**Problem details:** Could you copy out all of the records below exactly, leaving out every picture?

*** Opening Data ***

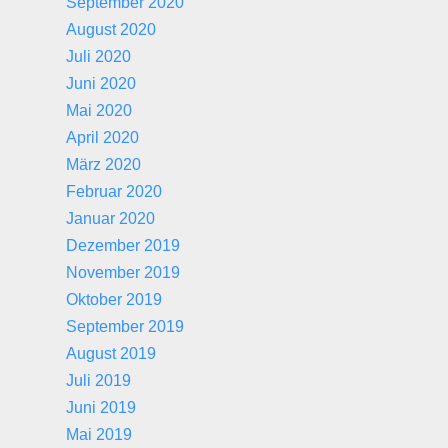
September 2020
August 2020
Juli 2020
Juni 2020
Mai 2020
April 2020
März 2020
Februar 2020
Januar 2020
Dezember 2019
November 2019
Oktober 2019
September 2019
August 2019
Juli 2019
Juni 2019
Mai 2019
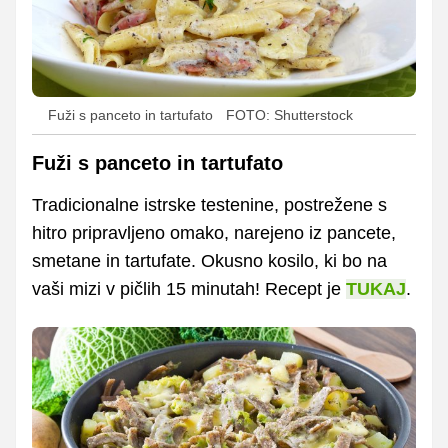
Fuži s panceto in tartufato
FOTO: Shutterstock
Fuži s panceto in tartufato
Tradicionalne istrske testenine, postrežene s
hitro pripravljeno omako, narejeno iz pancete,
smetane in tartufate. Okusno kosilo, ki bo na
vaši mizi v pičlih 15 minutah! Recept je
TUKAJ
.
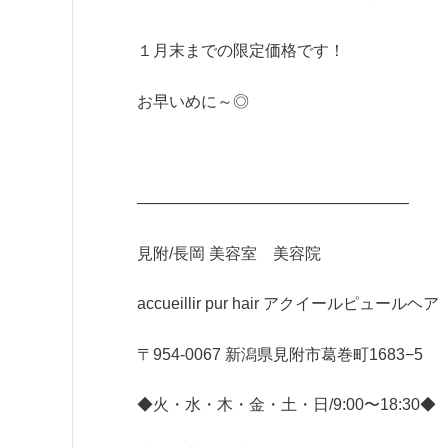
１月末までの限定価格です！
お早いめに～◎
—————————————————
見附/長岡 美容室 美容院
accueillir pur hair アクイールピュールヘア
〒954-0067 新潟県見附市葛巻町1683−5
◆火・水・木・金・土・日/9:00〜18:30◆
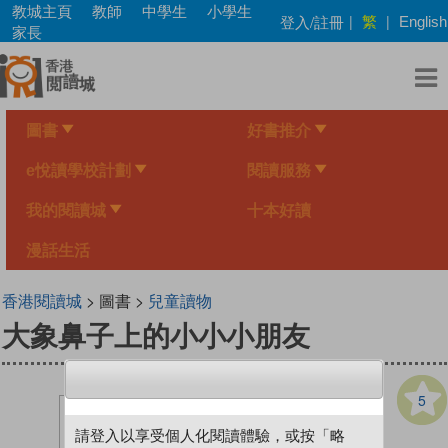
Skip
教城主頁
教師
中學生
小學生
繁
登入/註冊
|
|
English
to
家長
main
content
圖書
好書推介
e悅讀學校計劃
閱讀服務
我的閱讀城
十本好讀
漫話生活
香港閱讀城
> 圖書 >
兒童讀物
大象鼻子上的小小小朋友
5
請登入以享受個人化閱讀體驗，或按「略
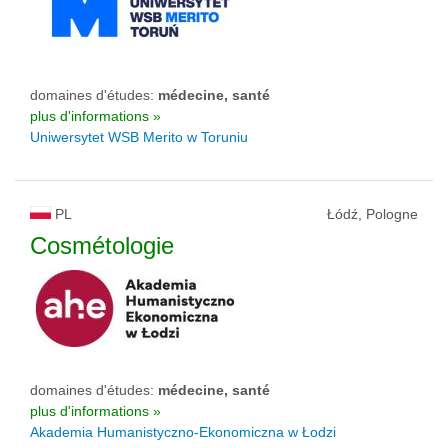
domaines d'études:
médecine, santé
plus d'informations »
Uniwersytet WSB Merito w Toruniu
PL
Łódź, Pologne
Cosmétologie
domaines d'études:
médecine, santé
plus d'informations »
Akademia Humanistyczno-Ekonomiczna w Łodzi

*** Closing Data ***

**Exercise result:**
September 2020
August 2020
Juli 2020
Juni 2020
Mai 2020
April 2020
März 2020
Februar 2020
Januar 2020
Dezember 2019
November 2019
Oktober 2019
September 2019
August 2019
Juli 2019
Juni 2019
Mai 2019
Fuži s panceto in tartufato
FOTO: Shutterstock
Fuži s panceto in tartufato
Tradicionalne istrske testenine, postrežene s
hitro pripravljeno omako, narejeno iz pancete,
smetane in tartufate. Okusno kosilo, ki bo na
vaši mizi v pičlih 15 minutah! Recept je
TUKAJ
.
１月末までの限定価格です！
お早いめに～◎
—————————————————
見附/長岡 美容室 美容院
accueillir pur hair アクイールピュールヘア
〒954-0067 新潟県見附市葛巻町1683−5
◆火・水・木・金・土・日/9:00〜18:30◆
Skip
教城主頁
教師
中學生
小學生
繁
登入/註冊
|
|
English
to
家長
main
content
圖書
好書推介
e悅讀學校計劃
閱讀服務
我的閱讀城
十本好讀
漫話生活
香港閱讀城
> 圖書 >
兒童讀物
大象鼻子上的小小小朋友
5
請登入以享受個人化閱讀體驗，或按「略
domaines d'études:
médecine, santé
plus d'informations »
Uniwersytet WSB Merito w Toruniu
PL
Łódź, Pologne
Cosmétologie
domaines d'études:
médecine, santé
plus d'informations »
Akademia Humanistyczno-Ekonomiczna w Łodzi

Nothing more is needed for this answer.